Thirty-eight-year-old Mike Buckland, one of the two resident workers caught up with the Stouts on water theft charges last month, came to Lupin with a mile-long rap sheet and nowhere else to go. The Stouts gave him work, a trailer to live in and food from the kitchen—which got temporarily shut down for vermin by county health inspectors last month.
Eviction records state that Lori Kay’s half-brother, Ricky Mendoza, began working at Lupin in 2008. Court records indicate he was an ex-con battling addictions to meth and heroin. Already a wiry 5-foot-5, Mendoza began wasting away from drugs—in virtually every arrest report, police said he was coming down from some kind of high. During his stay at Lupin, police say they caught him with drugs, blank checks and stolen cars.

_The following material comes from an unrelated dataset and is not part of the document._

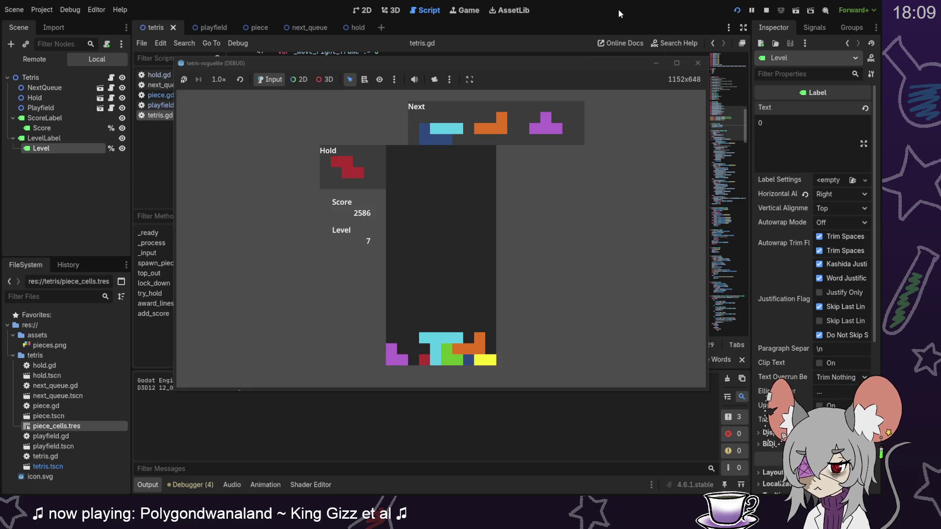
key(Up)
key(Up)
key(Down)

The week between Christmas 2008 and the New Year, Mendoza, high on meth and heroin, stole a 2002 Mitsubishi Gallant and high-tailed it past the Great Mall in Milpitas, according to court records. Police described him as thin and rank, with a shaved head and a goatee. Panting and drooling, he curled up on the ground in a fetal position and said he felt like his heart would explode.
“My stomach’s hurting,” he told the officer, admitting he’d been using drugs all day and, in a panic, had just swallowed a gram of meth. “I’m going to die.”
Mendoza’s sister, Lupin owner Lori Kay, formally evicted him from his trailer in 2014. By then an exodus was occurring for many longtime members. Some defected to other clubs, fed up not just with the drugs but also the all-night raves and fetish parties that they felt flouted the wholesome ideals of naturism.